Uneven albums by your favorite artists are like spending a uneventful, sort of boring evening with your very best friend. You could criticize the night, but you’re still really glad she was there anyways, and it’s not like you would take those hours back.
In the wake of roots-soulful indie rock band Grant Lee Buffalo, singer/songwriter Grant-Lee Phillips recorded his most recent solo album Little Moon in just four days with a small tribe of veterans, including Jay Bellerose (the drummer from the Allison Krauss/Robert Plant Raising Sand album). Jamie Edwards puts a cozy wash of keyboards and sweet fills between Phillips’ coy and wizened vocals and Bellerose’s drums, with Sebastian Aymans adding more clickety-clank style percussion as well. Bass player Paul Bryan is hardly there in a good way.

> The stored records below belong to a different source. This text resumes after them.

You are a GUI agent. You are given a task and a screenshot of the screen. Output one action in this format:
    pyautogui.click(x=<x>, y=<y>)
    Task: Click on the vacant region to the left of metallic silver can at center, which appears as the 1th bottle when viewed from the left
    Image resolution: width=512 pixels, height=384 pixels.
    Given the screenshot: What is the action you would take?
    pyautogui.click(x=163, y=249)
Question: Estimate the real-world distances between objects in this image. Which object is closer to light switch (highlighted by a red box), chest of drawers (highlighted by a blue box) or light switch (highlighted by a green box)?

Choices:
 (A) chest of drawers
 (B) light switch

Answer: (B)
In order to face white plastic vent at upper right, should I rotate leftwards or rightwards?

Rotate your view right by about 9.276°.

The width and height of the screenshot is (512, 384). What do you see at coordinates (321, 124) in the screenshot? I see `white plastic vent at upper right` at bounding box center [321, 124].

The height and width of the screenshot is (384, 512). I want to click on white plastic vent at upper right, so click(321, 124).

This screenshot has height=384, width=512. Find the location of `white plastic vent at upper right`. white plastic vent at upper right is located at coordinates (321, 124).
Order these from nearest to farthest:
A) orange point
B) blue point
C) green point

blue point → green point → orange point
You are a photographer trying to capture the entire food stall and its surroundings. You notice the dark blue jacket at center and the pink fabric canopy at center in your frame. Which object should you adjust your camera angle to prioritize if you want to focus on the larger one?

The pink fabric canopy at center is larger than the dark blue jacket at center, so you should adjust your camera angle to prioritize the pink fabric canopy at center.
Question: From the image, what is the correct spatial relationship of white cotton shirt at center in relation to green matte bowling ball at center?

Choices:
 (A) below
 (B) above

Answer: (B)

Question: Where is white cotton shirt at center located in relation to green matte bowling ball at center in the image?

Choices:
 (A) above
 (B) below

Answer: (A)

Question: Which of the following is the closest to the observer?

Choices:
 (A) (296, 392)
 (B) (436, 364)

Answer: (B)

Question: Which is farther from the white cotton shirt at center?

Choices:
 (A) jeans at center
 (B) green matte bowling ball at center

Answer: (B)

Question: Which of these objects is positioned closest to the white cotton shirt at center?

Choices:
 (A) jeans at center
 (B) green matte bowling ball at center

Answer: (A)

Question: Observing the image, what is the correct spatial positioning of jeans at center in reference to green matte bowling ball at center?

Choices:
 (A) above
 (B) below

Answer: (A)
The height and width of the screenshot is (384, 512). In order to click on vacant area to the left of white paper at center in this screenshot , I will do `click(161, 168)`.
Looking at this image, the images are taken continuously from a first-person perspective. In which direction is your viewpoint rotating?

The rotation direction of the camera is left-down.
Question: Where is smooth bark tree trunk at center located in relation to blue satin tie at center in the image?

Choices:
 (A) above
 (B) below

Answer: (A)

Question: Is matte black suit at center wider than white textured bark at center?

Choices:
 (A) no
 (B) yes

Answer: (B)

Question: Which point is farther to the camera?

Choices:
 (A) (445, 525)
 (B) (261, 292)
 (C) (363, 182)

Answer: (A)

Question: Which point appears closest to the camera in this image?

Perhaps owing to where Phillips lives, Little Moon is pretty damned slick for a Yep Roc roots record. Its Los Angeles-based charms brings back a time when mainstream pop artists like Nilsson, John Phillips, and Randy Newman seemed to touch on the rosetta stone of deep and wide traditional American songcraft, pre-rock as well as dazzling immigrant cabaret, SW sound-mosaics and city bar fugues. Its best song, “Strangest Thing,” is an epiphany of listening to Johnny Cash, and giving a damn why the man wore black. It’s transcendent, contemplative, and an adult sugar rush of appreciation that will be on every adult music fan’s mixtape of the year.
As I write this, the title track of Little Moon burbles through my head, completely irresistible, and the timeless “The Sun Shines On Jupiter” or “Blind Tom” among the record’s dozen makes this the album you can buy for the Tom Waits fan that has everything Tom Waits but doesn’t need anything fake Tom Waits, or people who remember Loudon Wainwright lll in his prime, or young fans of any of the 70s marginal-rock icons listed above. I would have loved to have at least a couple more numbers as melodically resplendent as the uptempo “Strangest Thing,” and though the second half of Little Moon seems a little too relaxed, Phillips’ warm, steady instrument of a voice is hardly one I regret spending any amount of time with.